George siguió mirándola a los ojos. Guardó silencio unos segundos. Luego sonrió.

—Yo también. Quiero decir que no es que te espiara, exactamente. Pero sí que te observo mucho. Continuamente. Siempre que andas por las cercanías, al menos.

—¿En serio?

—Si quieres que te diga la verdad… —Hizo una mueca y sacudió la cabeza—. No importa.

—¿Qué es lo que no importa?

—Me tomarías por un majadero.

—No, de eso nada. Vamos. —Le dio un leve codazo—. Suéltalo.

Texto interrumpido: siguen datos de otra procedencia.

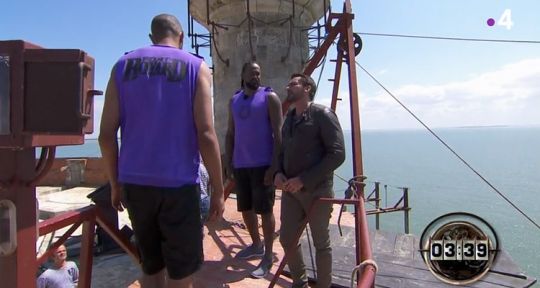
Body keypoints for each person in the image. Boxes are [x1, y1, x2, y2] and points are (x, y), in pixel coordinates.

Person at [98, 14, 224, 288]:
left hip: (136, 184)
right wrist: (219, 188)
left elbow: (106, 135)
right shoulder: (196, 67)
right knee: (181, 275)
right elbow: (205, 133)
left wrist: (115, 184)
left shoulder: (122, 65)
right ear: (181, 38)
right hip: (179, 187)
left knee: (151, 268)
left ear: (151, 38)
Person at [274, 73, 345, 288]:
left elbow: (337, 154)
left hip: (317, 191)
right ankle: (300, 282)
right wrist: (278, 172)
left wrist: (303, 179)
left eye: (293, 82)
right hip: (290, 191)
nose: (288, 85)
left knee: (321, 244)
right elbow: (281, 150)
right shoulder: (290, 119)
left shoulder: (323, 114)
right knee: (287, 239)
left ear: (307, 88)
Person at [225, 62, 283, 278]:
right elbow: (230, 133)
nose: (256, 76)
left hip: (263, 165)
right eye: (252, 72)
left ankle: (267, 256)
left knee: (265, 211)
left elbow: (278, 135)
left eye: (259, 73)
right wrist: (228, 162)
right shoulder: (234, 100)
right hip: (241, 165)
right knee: (246, 209)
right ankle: (256, 244)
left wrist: (274, 166)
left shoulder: (270, 98)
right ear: (243, 74)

—Es una estupidez. No tiene importancia.

—Está bien. De todas formas, lo que yo iba a decir es que, si te apetece, puedes venir con nosotros. Podría recogerte el lunes por la mañana de paso que iba a casa de Henry. En el coche queda espacio para un pasajero más. Le ahorraría el viaje a tu madre y a nosotros nos encantaría llevarte.

George pareció confundido.

—¿Por qué?

—¿Por qué, qué?

—¿Por qué ibas a querer llevarme?

—¿Y por qué no?

—Ni siquiera nos conocemos.

—Bueno, ahora, sí. Y quiero conocerte mejor.

La cara de George adoptó el tono del más rojo de los tomates.

—¿Sí?

—Sí.

—¡Jesús!

—¿Qué me dices?

—Claro. Estupendo. Tendré que consultarlo con mis padres, pero…

Sacudió la cabeza.

—¿Por qué no me das tu número de teléfono?

—Sí. Desde luego. Muy bien.

Lane abrió su bolso. Sacó el bolígrafo y un librito de notas. George le dio el número de teléfono de su casa. Lane lo apuntó, después garabateó el suyo en la hoja siguiente, la arrancó del cuaderno y se la entregó a George. El chico contempló el papel.

—Entérate de si a tus padres les parece bien y mañana te llamo.

—Sí. Conforme.

—No tienes que venir con nosotros, si no quieres.

—No, creo…, supongo que no habrá inconveniente. Henry es un chico fenómeno y…

—Es la primera vez que oigo llamarle así.

George sonrió.

—Bueno, sí, pues lo es. De todas formas, eso es lo que creo.

—También yo.

—Betty es más bien repugnante y odiosa.

Lane se echó a reír.

—Ah, la conoces…

—Conocerla es temerla. Pero tú no eres tan mala.

—Vaya, muchas gracias. Tampoco tú eres tan malo.